With the line containing "Разпореждане с имот – частна общинска с" as the final line, restate exactly every line of the data below from the first one onward, and copy no pictures.
--
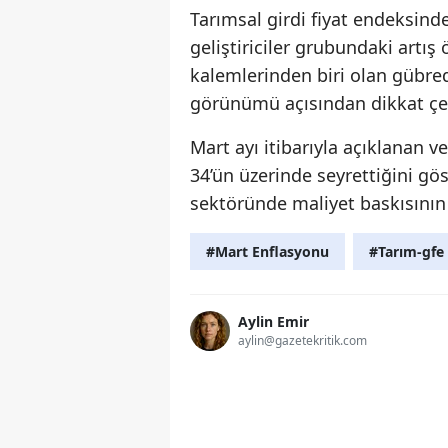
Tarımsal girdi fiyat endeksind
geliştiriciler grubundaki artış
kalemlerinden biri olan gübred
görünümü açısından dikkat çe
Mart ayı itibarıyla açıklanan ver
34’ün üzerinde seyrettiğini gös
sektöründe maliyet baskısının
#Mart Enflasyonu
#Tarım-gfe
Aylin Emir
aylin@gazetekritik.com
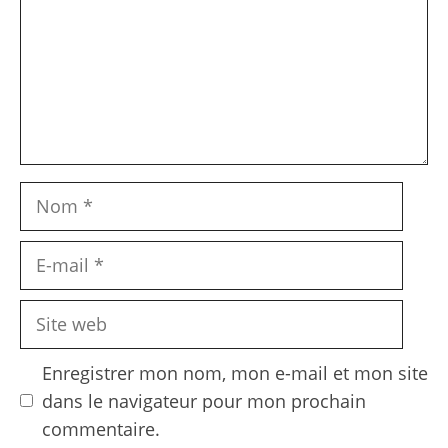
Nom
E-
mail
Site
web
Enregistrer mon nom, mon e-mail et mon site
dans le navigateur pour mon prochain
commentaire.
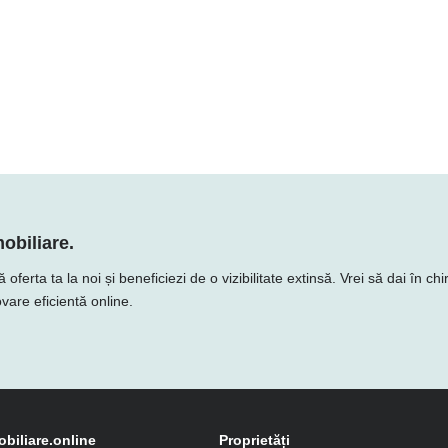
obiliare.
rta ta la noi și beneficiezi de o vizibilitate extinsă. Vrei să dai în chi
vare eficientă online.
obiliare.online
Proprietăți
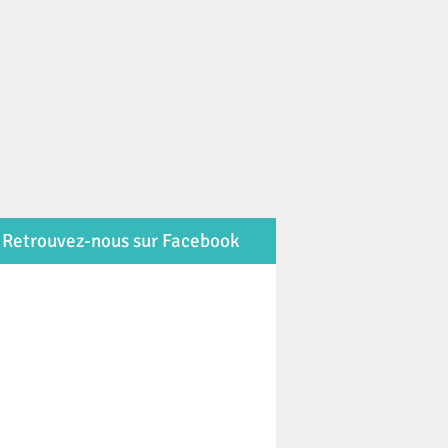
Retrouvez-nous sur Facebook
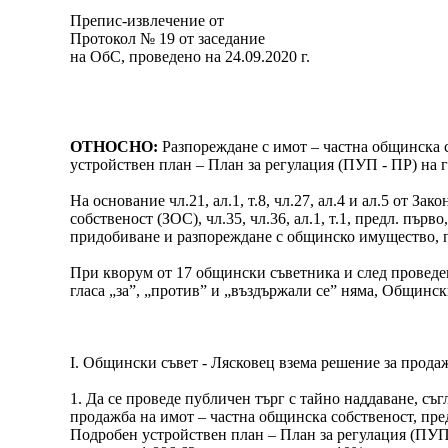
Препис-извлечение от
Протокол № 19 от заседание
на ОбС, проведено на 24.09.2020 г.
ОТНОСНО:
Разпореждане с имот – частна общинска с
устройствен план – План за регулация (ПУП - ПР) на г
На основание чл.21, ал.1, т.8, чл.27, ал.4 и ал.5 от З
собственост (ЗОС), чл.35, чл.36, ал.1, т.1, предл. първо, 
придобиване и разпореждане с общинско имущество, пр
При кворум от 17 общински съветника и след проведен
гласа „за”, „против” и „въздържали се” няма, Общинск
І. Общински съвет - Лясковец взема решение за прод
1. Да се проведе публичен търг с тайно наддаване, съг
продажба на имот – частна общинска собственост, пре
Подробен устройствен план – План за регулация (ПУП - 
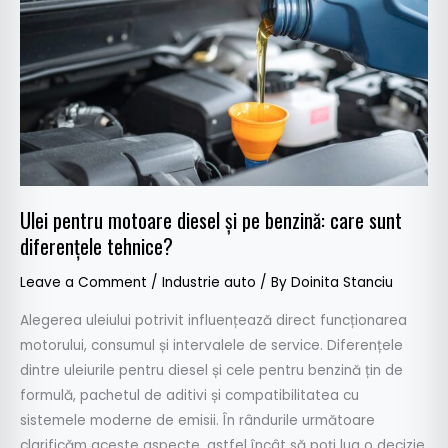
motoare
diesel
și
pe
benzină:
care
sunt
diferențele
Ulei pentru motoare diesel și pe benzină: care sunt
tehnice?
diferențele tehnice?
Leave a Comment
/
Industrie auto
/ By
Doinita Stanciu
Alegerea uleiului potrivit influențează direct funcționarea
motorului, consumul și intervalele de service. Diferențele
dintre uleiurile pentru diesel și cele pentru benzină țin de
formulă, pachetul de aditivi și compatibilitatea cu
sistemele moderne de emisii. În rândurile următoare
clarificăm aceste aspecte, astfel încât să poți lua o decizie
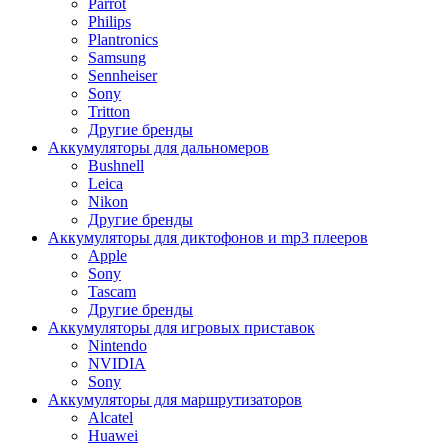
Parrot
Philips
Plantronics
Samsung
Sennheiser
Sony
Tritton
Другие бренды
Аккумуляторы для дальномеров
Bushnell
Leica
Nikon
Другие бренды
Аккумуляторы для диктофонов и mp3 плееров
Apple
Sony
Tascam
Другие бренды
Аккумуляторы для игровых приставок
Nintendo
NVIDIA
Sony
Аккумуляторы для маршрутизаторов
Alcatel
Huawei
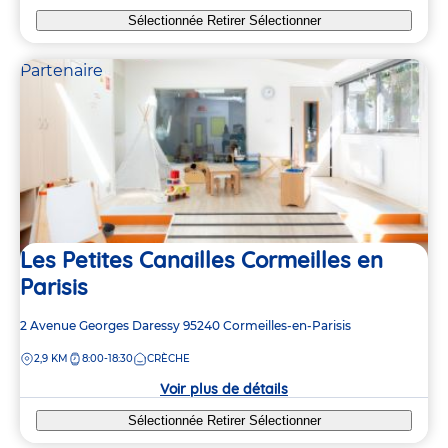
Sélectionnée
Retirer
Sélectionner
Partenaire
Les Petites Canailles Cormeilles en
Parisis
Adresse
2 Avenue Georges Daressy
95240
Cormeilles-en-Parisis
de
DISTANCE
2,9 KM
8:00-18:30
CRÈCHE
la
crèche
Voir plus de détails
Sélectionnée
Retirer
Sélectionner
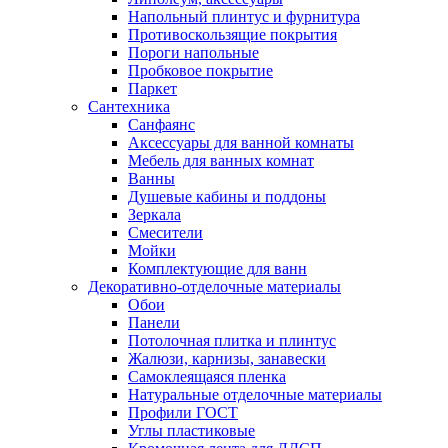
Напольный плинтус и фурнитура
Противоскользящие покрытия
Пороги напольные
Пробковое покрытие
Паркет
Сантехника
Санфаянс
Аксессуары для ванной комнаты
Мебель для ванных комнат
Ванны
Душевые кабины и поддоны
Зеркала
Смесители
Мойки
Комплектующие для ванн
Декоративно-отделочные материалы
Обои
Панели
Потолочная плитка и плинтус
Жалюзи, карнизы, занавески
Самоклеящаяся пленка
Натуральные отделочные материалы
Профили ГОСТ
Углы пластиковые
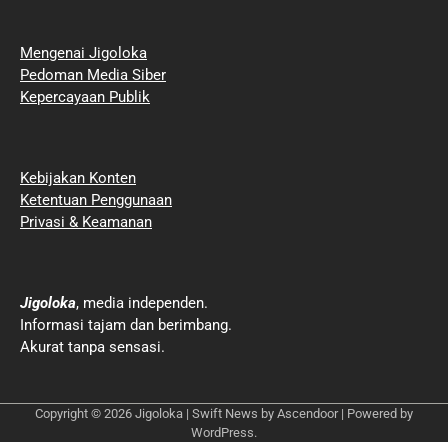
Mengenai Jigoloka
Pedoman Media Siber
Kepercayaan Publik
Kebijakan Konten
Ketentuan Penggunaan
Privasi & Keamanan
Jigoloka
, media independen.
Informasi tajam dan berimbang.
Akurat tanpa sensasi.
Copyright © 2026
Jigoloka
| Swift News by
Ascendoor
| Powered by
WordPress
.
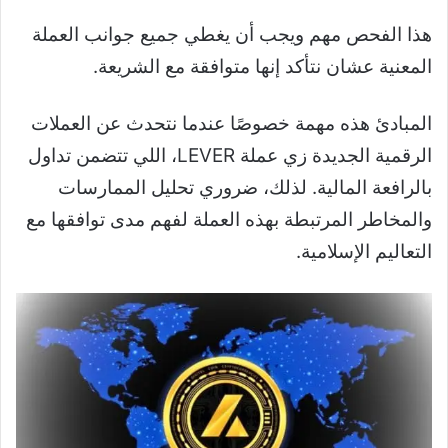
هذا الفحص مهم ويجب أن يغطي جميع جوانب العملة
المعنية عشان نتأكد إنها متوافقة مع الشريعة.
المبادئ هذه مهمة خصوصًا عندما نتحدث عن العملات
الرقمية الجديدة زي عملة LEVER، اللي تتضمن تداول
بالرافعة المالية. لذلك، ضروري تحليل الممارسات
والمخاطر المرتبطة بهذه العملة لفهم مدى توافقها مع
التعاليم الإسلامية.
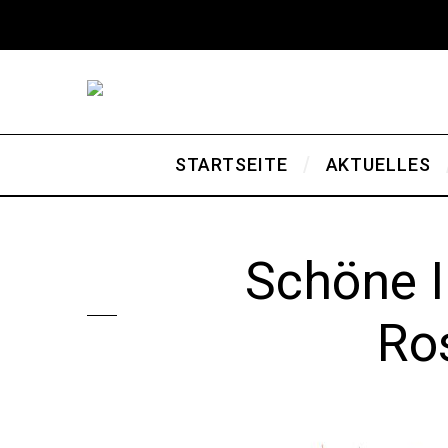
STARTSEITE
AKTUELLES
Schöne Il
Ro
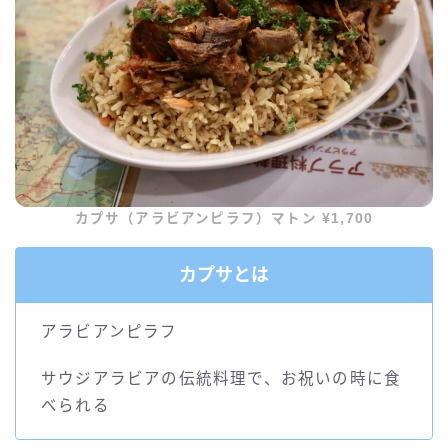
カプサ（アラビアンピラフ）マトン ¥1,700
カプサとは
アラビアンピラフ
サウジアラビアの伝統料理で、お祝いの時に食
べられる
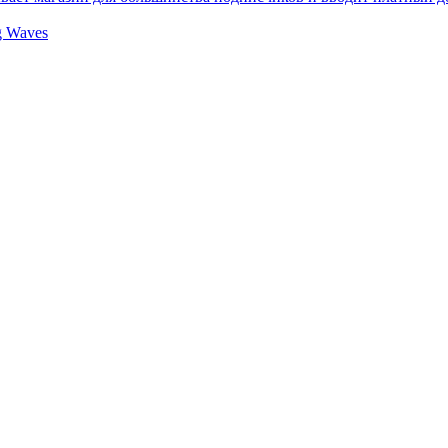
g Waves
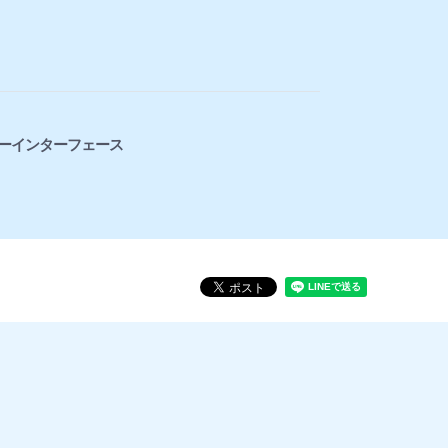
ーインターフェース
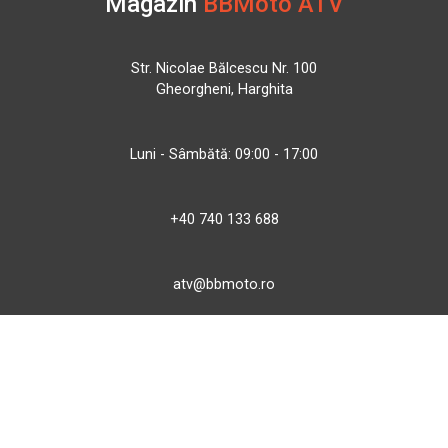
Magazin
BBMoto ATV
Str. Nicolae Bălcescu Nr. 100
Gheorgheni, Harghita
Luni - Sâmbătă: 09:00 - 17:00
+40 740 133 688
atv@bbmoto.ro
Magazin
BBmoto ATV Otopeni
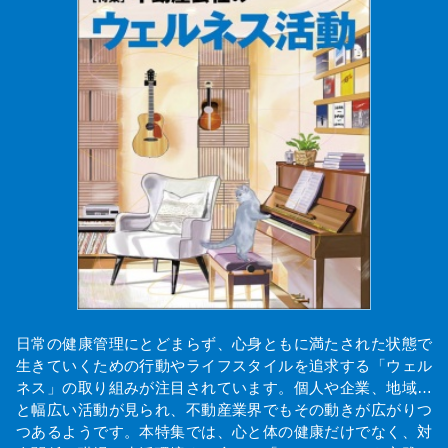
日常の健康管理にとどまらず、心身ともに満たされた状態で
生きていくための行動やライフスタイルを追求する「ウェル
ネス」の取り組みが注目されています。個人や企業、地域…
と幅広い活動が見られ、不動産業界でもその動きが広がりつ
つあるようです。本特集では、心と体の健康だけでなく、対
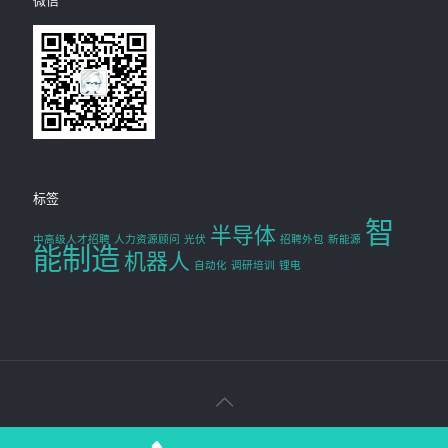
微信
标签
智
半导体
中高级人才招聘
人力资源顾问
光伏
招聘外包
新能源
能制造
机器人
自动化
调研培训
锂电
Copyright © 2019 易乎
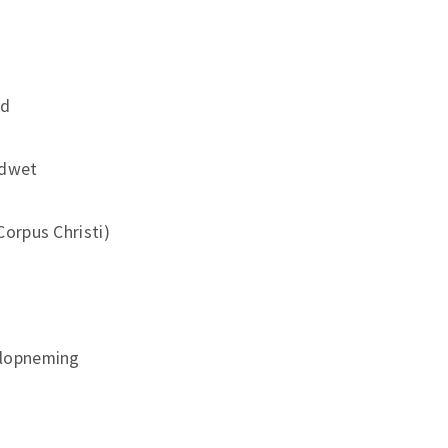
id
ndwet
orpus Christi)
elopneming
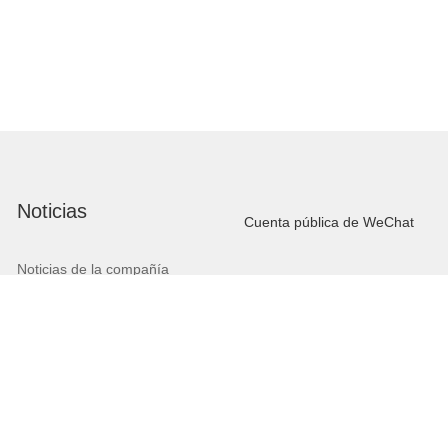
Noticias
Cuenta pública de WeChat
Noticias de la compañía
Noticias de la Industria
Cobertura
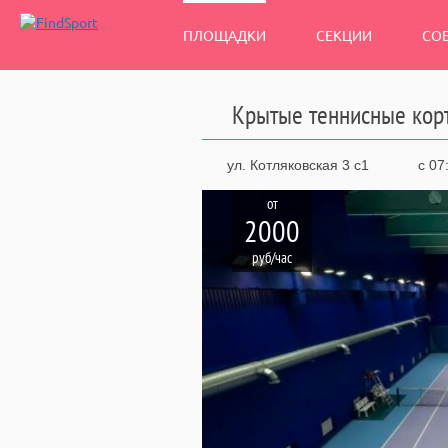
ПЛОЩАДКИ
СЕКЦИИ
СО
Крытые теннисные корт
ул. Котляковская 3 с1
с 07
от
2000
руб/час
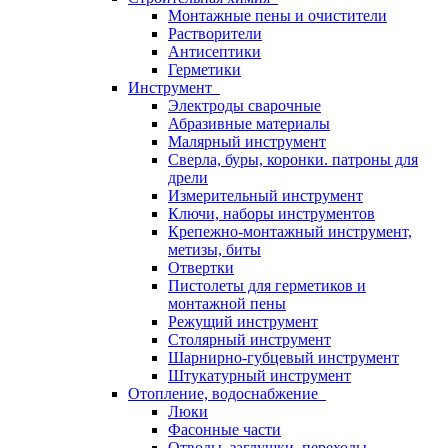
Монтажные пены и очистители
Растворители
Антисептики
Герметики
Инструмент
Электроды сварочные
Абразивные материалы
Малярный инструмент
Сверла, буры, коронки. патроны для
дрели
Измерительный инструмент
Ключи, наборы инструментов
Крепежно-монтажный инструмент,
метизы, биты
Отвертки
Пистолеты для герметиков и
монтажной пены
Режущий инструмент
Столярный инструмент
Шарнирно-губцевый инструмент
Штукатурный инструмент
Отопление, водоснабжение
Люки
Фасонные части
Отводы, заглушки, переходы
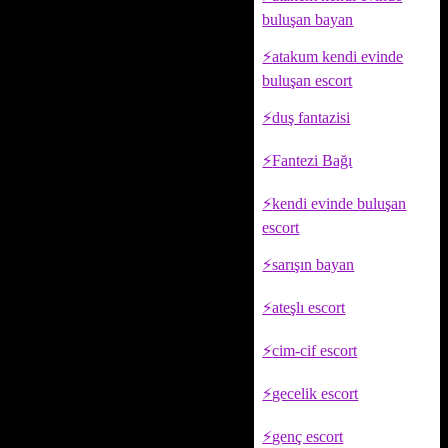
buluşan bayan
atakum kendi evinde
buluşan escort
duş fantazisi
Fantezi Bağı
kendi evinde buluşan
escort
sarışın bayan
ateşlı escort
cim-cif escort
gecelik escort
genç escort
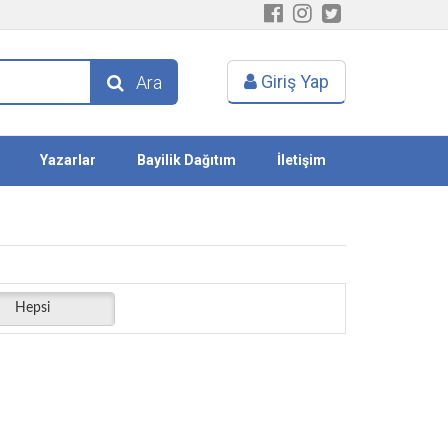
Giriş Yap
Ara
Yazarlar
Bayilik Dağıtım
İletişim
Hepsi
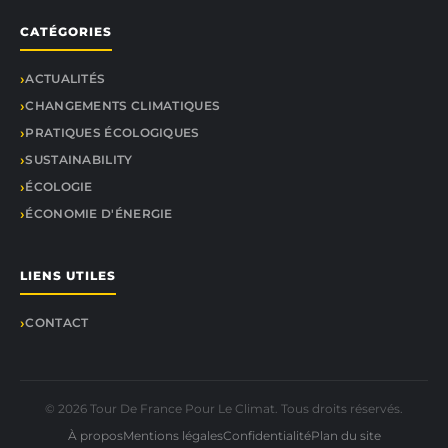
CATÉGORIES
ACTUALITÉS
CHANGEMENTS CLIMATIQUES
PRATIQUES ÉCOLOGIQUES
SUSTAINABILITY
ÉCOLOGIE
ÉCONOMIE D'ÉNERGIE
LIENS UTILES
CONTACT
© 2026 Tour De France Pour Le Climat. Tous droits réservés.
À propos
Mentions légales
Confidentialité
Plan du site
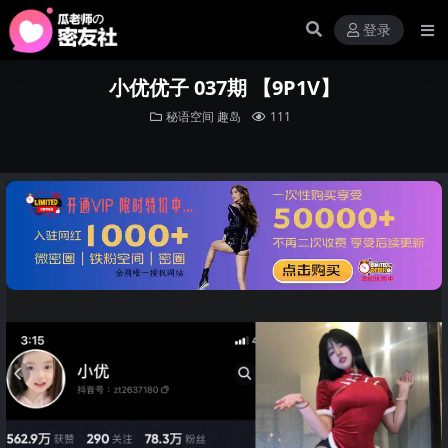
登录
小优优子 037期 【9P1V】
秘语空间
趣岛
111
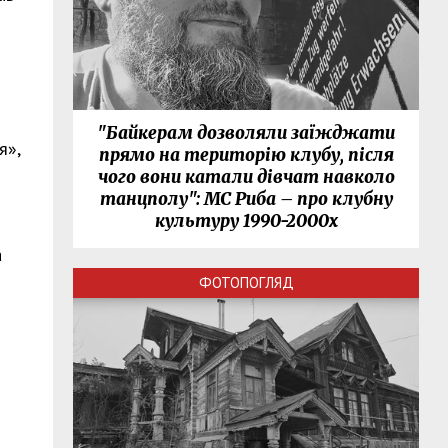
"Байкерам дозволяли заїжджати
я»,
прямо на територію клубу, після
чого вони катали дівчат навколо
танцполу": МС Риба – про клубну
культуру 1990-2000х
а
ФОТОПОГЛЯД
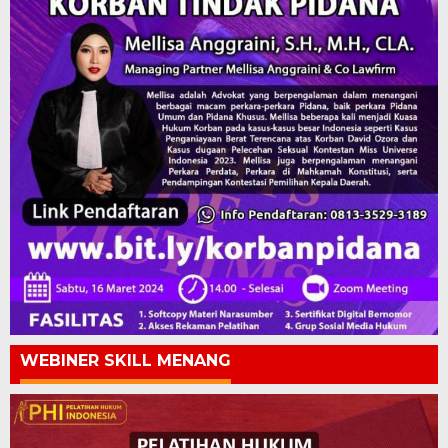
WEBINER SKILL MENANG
--
### Solution to the problem
Tarımsal girdi fiyat endeksind
geliştiriciler grubundaki artış
kalemlerinden biri olan gübred
görünümü açısından dikkat çe
Mart ayı itibarıyla açıklanan ver
34’ün üzerinde seyrettiğini gös
sektöründe maliyet baskısının
#Mart Enflasyonu
#Tarım-gfe
Aylin Emir
aylin@gazetekritik.com
Nom
E-
mail
Site
web
Enregistrer mon nom, mon e-mail et mon site
dans le navigateur pour mon prochain
commentaire.
obiliare.
rta ta la noi și beneficiezi de o vizibilitate extinsă. Vrei să dai în chi
vare eficientă online.
obiliare.online
Proprietăți
Retrouvez-nous sur Facebook
Препис-извлечение от
Протокол № 19 от заседание
на ОбС, проведено на 24.09.2020 г.
ОТНОСНО:
Разпореждане с имот – частна общинска с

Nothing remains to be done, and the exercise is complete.